AIM OF THE EXERCISE => Copy every entry exactly, but skip the pictures.

SOURCE INFORMATION =>

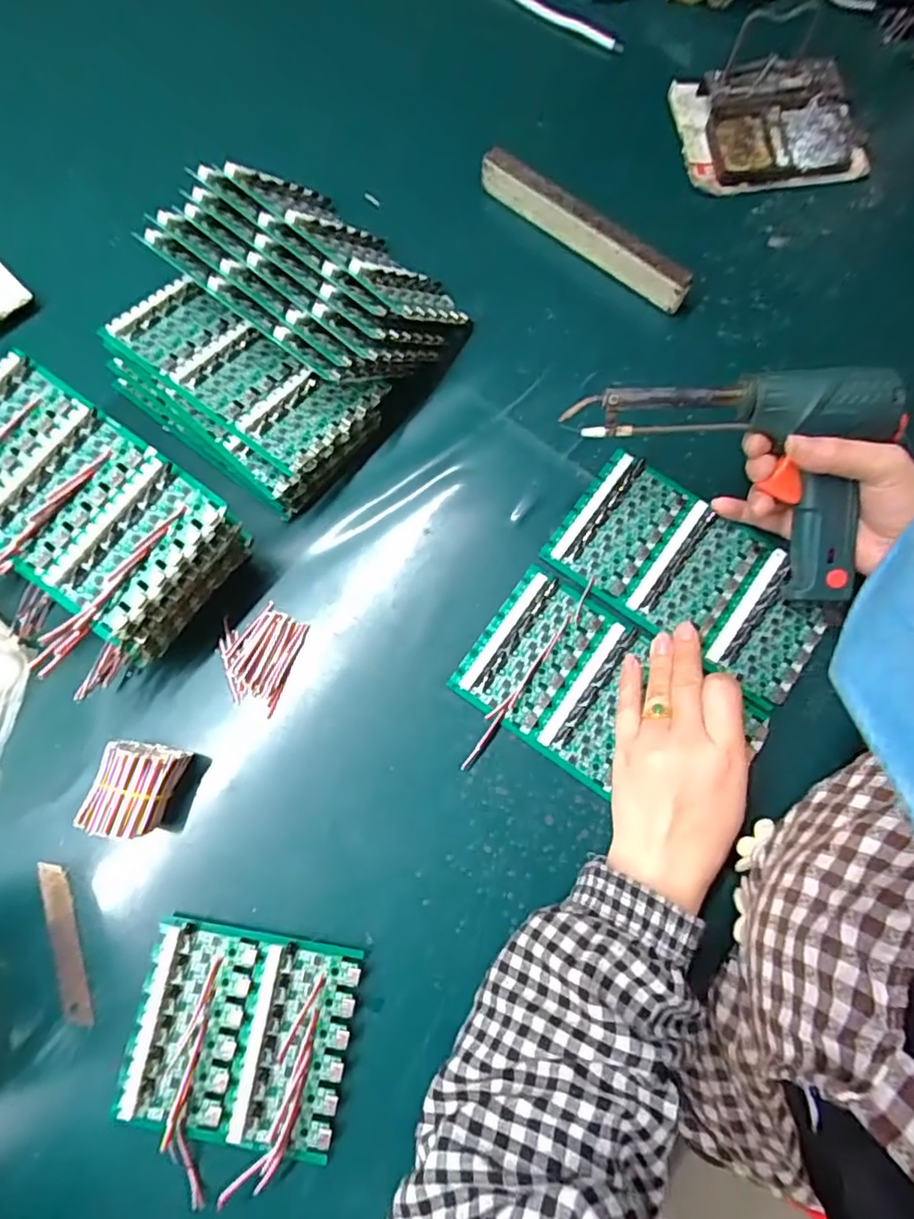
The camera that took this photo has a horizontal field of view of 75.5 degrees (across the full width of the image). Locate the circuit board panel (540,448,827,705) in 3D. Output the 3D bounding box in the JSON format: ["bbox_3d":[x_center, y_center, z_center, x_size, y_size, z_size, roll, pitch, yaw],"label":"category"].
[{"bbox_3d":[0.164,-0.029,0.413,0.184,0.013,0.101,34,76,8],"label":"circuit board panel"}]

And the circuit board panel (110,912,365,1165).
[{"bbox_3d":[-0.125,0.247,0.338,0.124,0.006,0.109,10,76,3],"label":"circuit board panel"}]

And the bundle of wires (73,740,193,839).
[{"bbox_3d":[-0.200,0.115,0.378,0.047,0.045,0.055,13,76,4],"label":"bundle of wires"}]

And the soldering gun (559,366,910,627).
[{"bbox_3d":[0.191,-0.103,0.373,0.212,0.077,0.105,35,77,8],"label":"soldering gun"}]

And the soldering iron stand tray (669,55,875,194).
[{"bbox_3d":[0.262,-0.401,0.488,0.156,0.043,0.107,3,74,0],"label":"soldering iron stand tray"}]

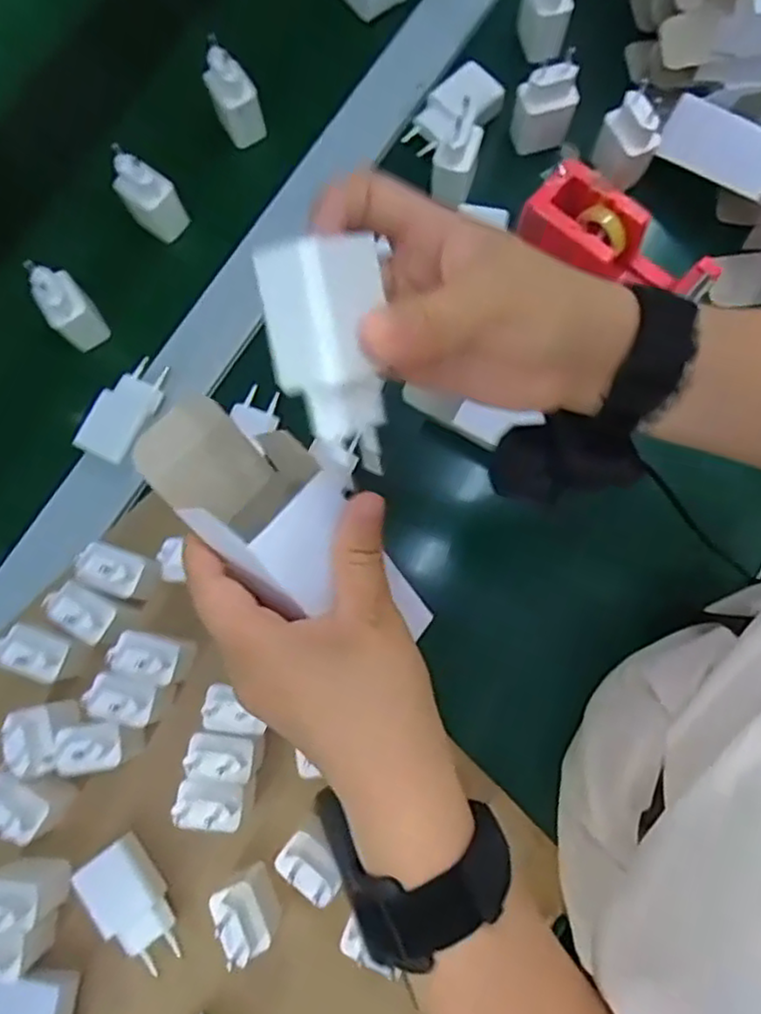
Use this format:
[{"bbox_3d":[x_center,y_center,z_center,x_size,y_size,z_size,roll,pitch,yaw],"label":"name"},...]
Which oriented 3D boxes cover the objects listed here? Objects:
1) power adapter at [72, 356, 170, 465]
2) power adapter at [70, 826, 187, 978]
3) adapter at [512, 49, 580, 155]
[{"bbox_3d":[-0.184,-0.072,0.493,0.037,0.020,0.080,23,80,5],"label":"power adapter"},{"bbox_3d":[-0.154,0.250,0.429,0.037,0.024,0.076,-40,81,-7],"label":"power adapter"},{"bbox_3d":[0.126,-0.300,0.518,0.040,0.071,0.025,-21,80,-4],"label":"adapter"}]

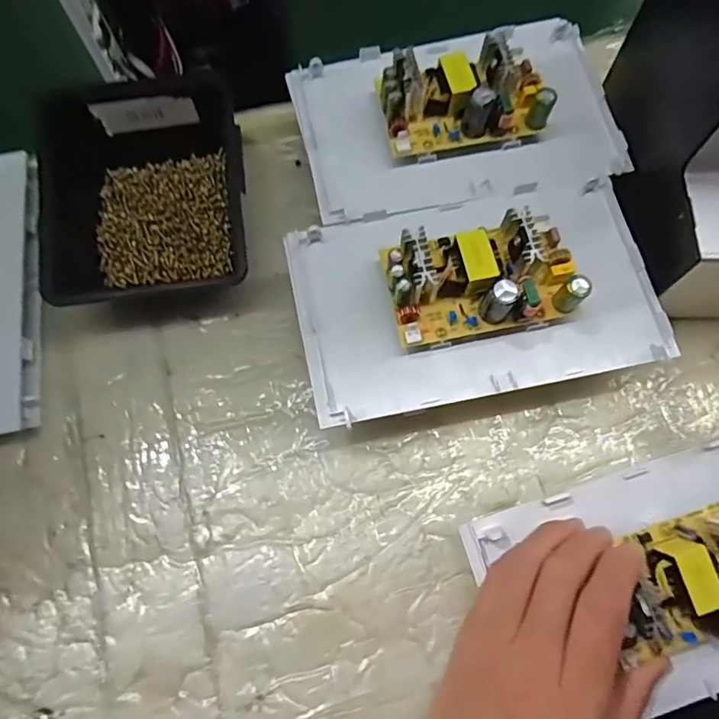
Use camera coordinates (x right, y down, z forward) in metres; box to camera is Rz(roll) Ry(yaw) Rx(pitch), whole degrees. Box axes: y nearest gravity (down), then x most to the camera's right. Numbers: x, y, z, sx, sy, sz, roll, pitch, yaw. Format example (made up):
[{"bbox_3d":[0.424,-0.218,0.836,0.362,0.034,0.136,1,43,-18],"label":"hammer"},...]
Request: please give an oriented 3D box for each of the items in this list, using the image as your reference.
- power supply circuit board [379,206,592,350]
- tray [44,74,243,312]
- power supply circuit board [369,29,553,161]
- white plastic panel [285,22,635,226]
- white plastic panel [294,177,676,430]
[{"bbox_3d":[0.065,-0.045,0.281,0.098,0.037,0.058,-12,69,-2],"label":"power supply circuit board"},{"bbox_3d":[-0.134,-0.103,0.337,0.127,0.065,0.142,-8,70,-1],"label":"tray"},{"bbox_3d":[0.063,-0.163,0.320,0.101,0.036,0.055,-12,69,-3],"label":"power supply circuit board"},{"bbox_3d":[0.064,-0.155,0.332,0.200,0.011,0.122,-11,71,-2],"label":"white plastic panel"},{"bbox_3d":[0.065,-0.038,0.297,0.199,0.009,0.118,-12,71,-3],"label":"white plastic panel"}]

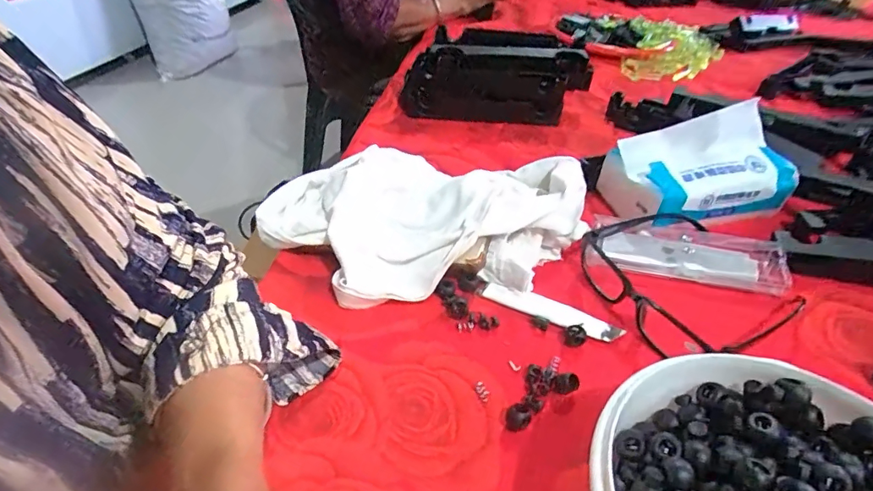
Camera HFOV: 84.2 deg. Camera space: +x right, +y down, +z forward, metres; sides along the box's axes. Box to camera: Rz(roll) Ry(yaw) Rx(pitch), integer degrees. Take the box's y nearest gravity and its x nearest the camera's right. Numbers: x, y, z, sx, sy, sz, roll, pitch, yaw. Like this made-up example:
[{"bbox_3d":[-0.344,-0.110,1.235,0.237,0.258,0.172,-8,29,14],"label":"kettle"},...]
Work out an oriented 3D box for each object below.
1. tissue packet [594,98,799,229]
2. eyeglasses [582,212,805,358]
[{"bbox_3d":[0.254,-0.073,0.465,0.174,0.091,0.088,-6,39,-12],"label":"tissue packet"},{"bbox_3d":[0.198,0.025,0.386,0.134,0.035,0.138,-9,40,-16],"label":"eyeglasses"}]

TASK SOLUTION =>
The camera that took this photo has a horizontal field of view of 75.5 degrees (across the full width of the image). Locate the circuit board panel (540,448,827,705) in 3D. Output the 3D bounding box in the JSON format: ["bbox_3d":[x_center, y_center, z_center, x_size, y_size, z_size, roll, pitch, yaw],"label":"category"].
[{"bbox_3d":[0.164,-0.029,0.413,0.184,0.013,0.101,34,76,8],"label":"circuit board panel"}]

And the circuit board panel (110,912,365,1165).
[{"bbox_3d":[-0.125,0.247,0.338,0.124,0.006,0.109,10,76,3],"label":"circuit board panel"}]

And the bundle of wires (73,740,193,839).
[{"bbox_3d":[-0.200,0.115,0.378,0.047,0.045,0.055,13,76,4],"label":"bundle of wires"}]

And the soldering gun (559,366,910,627).
[{"bbox_3d":[0.191,-0.103,0.373,0.212,0.077,0.105,35,77,8],"label":"soldering gun"}]

And the soldering iron stand tray (669,55,875,194).
[{"bbox_3d":[0.262,-0.401,0.488,0.156,0.043,0.107,3,74,0],"label":"soldering iron stand tray"}]

Use this format:
[{"bbox_3d":[x_center,y_center,z_center,x_size,y_size,z_size,roll,pitch,yaw],"label":"name"},...]
Which oriented 3D boxes cover the objects listed here? Objects:
1) power adapter at [72, 356, 170, 465]
2) power adapter at [70, 826, 187, 978]
3) adapter at [512, 49, 580, 155]
[{"bbox_3d":[-0.184,-0.072,0.493,0.037,0.020,0.080,23,80,5],"label":"power adapter"},{"bbox_3d":[-0.154,0.250,0.429,0.037,0.024,0.076,-40,81,-7],"label":"power adapter"},{"bbox_3d":[0.126,-0.300,0.518,0.040,0.071,0.025,-21,80,-4],"label":"adapter"}]

Use camera coordinates (x right, y down, z forward) in metres; box to camera is Rz(roll) Ry(yaw) Rx(pitch), whole degrees. Box axes: y nearest gravity (down), then x most to the camera's right. Numbers: x, y, z, sx, sy, sz, roll, pitch, yaw. Format example (made up):
[{"bbox_3d":[0.424,-0.218,0.836,0.362,0.034,0.136,1,43,-18],"label":"hammer"},...]
Request: please give an oriented 3D box for each of the items in this list, using the image as your reference.
- power supply circuit board [379,206,592,350]
- tray [44,74,243,312]
- power supply circuit board [369,29,553,161]
- white plastic panel [285,22,635,226]
- white plastic panel [294,177,676,430]
[{"bbox_3d":[0.065,-0.045,0.281,0.098,0.037,0.058,-12,69,-2],"label":"power supply circuit board"},{"bbox_3d":[-0.134,-0.103,0.337,0.127,0.065,0.142,-8,70,-1],"label":"tray"},{"bbox_3d":[0.063,-0.163,0.320,0.101,0.036,0.055,-12,69,-3],"label":"power supply circuit board"},{"bbox_3d":[0.064,-0.155,0.332,0.200,0.011,0.122,-11,71,-2],"label":"white plastic panel"},{"bbox_3d":[0.065,-0.038,0.297,0.199,0.009,0.118,-12,71,-3],"label":"white plastic panel"}]

Camera HFOV: 84.2 deg. Camera space: +x right, +y down, +z forward, metres; sides along the box's axes. Box to camera: Rz(roll) Ry(yaw) Rx(pitch), integer degrees. Take the box's y nearest gravity and its x nearest the camera's right. Numbers: x, y, z, sx, sy, sz, roll, pitch, yaw. Like this made-up example:
[{"bbox_3d":[-0.344,-0.110,1.235,0.237,0.258,0.172,-8,29,14],"label":"kettle"},...]
Work out an oriented 3D box for each object below.
1. tissue packet [594,98,799,229]
2. eyeglasses [582,212,805,358]
[{"bbox_3d":[0.254,-0.073,0.465,0.174,0.091,0.088,-6,39,-12],"label":"tissue packet"},{"bbox_3d":[0.198,0.025,0.386,0.134,0.035,0.138,-9,40,-16],"label":"eyeglasses"}]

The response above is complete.